══ Records provided ══

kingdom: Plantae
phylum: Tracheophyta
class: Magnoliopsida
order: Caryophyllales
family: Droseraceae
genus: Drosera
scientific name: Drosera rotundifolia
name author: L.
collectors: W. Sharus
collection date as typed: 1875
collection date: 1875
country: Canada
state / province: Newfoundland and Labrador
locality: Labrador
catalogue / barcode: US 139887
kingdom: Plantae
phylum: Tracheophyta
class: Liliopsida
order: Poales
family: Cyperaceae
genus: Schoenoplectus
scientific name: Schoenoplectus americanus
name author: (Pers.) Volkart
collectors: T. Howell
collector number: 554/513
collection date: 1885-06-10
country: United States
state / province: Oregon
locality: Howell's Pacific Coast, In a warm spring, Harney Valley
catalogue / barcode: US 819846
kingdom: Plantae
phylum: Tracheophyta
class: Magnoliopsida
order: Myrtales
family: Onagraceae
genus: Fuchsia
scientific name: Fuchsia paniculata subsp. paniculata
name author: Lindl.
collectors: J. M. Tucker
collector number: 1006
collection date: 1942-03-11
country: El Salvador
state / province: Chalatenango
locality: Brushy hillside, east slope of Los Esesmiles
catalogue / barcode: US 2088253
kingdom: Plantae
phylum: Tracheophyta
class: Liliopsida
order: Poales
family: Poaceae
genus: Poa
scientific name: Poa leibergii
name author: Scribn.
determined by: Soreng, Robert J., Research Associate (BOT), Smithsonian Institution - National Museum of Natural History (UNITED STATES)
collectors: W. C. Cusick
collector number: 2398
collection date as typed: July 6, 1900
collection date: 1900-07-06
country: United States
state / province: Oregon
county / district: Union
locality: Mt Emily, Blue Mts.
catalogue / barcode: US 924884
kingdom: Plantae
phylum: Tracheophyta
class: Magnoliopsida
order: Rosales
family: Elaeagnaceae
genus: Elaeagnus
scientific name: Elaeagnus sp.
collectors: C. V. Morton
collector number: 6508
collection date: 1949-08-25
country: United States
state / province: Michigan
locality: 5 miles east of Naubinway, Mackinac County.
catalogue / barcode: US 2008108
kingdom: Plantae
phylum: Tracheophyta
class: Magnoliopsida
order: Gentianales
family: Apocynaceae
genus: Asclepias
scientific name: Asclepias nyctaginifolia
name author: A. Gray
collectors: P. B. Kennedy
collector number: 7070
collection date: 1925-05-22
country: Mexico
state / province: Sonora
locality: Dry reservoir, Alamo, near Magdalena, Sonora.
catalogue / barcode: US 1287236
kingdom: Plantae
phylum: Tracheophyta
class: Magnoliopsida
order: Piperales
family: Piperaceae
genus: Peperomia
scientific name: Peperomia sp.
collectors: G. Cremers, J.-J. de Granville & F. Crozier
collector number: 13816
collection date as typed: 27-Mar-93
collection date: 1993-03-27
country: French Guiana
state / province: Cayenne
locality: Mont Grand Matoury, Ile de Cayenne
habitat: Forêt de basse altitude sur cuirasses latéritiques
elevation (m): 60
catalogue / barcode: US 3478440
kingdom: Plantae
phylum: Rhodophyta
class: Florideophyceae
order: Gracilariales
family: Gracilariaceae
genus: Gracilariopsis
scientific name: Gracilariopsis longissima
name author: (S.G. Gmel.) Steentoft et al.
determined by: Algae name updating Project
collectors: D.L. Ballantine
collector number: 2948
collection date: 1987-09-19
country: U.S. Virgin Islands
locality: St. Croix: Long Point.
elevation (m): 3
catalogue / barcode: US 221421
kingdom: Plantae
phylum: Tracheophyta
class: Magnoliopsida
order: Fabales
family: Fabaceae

═══

◆ Instructions for the task ◆
Express the whole listing above as a two-column CSV with the headers field and value. Give each line its own row, and put each entry in a quoted field with any line breaks replaced by spaces.

◆ Result ◆
field,value
"kingdom:","Plantae"
"phylum:","Tracheophyta"
"class:","Magnoliopsida"
"order:","Caryophyllales"
"family:","Droseraceae"
"genus:","Drosera"
"scientific name:","Drosera rotundifolia"
"name author:","L."
"collectors:","W. Sharus"
"collection date as typed:","1875"
"collection date:","1875"
"country:","Canada"
"state / province:","Newfoundland and Labrador"
"locality:","Labrador"
"catalogue / barcode:","US 139887"
"kingdom:","Plantae"
"phylum:","Tracheophyta"
"class:","Liliopsida"
"order:","Poales"
"family:","Cyperaceae"
"genus:","Schoenoplectus"
"scientific name:","Schoenoplectus americanus"
"name author:","(Pers.) Volkart"
"collectors:","T. Howell"
"collector number:","554/513"
"collection date:","1885-06-10"
"country:","United States"
"state / province:","Oregon"
"locality:","Howell's Pacific Coast, In a warm spring, Harney Valley"
"catalogue / barcode:","US 819846"
"kingdom:","Plantae"
"phylum:","Tracheophyta"
"class:","Magnoliopsida"
"order:","Myrtales"
"family:","Onagraceae"
"genus:","Fuchsia"
"scientific name:","Fuchsia paniculata subsp. paniculata"
"name author:","Lindl."
"collectors:","J. M. Tucker"
"collector number:","1006"
"collection date:","1942-03-11"
"country:","El Salvador"
"state / province:","Chalatenango"
"locality:","Brushy hillside, east slope of Los Esesmiles"
"catalogue / barcode:","US 2088253"
"kingdom:","Plantae"
"phylum:","Tracheophyta"
"class:","Liliopsida"
"order:","Poales"
"family:","Poaceae"
"genus:","Poa"
"scientific name:","Poa leibergii"
"name author:","Scribn."
"determined by:","Soreng, Robert J., Research Associate (BOT), Smithsonian Institution - National Museum of Natural History (UNITED STATES)"
"collectors:","W. C. Cusick"
"collector number:","2398"
"collection date as typed:","July 6, 1900"
"collection date:","1900-07-06"
"country:","United States"
"state / province:","Oregon"
"county / district:","Union"
"locality:","Mt Emily, Blue Mts."
"catalogue / barcode:","US 924884"
"kingdom:","Plantae"
"phylum:","Tracheophyta"
"class:","Magnoliopsida"
"order:","Rosales"
"family:","Elaeagnaceae"
"genus:","Elaeagnus"
"scientific name:","Elaeagnus sp."
"collectors:","C. V. Morton"
"collector number:","6508"
"collection date:","1949-08-25"
"country:","United States"
"state / province:","Michigan"
"locality:","5 miles east of Naubinway, Mackinac County."
"catalogue / barcode:","US 2008108"
"kingdom:","Plantae"
"phylum:","Tracheophyta"
"class:","Magnoliopsida"
"order:","Gentianales"
"family:","Apocynaceae"
"genus:","Asclepias"
"scientific name:","Asclepias nyctaginifolia"
"name author:","A. Gray"
"collectors:","P. B. Kennedy"
"collector number:","7070"
"collection date:","1925-05-22"
"country:","Mexico"
"state / province:","Sonora"
"locality:","Dry reservoir, Alamo, near Magdalena, Sonora."
"catalogue / barcode:","US 1287236"
"kingdom:","Plantae"
"phylum:","Tracheophyta"
"class:","Magnoliopsida"
"order:","Piperales"
"family:","Piperaceae"
"genus:","Peperomia"
"scientific name:","Peperomia sp."
"collectors:","G. Cremers, J.-J. de Granville & F. Crozier"
"collector number:","13816"
"collection date as typed:","27-Mar-93"
"collection date:","1993-03-27"
"country:","French Guiana"
"state / province:","Cayenne"
"locality:","Mont Grand Matoury, Ile de Cayenne"
"habitat:","Forêt de basse altitude sur cuirasses latéritiques"
"elevation (m):","60"
"catalogue / barcode:","US 3478440"
"kingdom:","Plantae"
"phylum:","Rhodophyta"
"class:","Florideophyceae"
"order:","Gracilariales"
"family:","Gracilariaceae"
"genus:","Gracilariopsis"
"scientific name:","Gracilariopsis longissima"
"name author:","(S.G. Gmel.) Steentoft et al."
"determined by:","Algae name updating Project"
"collectors:","D.L. Ballantine"
"collector number:","2948"
"collection date:","1987-09-19"
"country:","U.S. Virgin Islands"
"locality:","St. Croix: Long Point."
"elevation (m):","3"
"catalogue / barcode:","US 221421"
"kingdom:","Plantae"
"phylum:","Tracheophyta"
"class:","Magnoliopsida"
"order:","Fabales"
"family:","Fabaceae"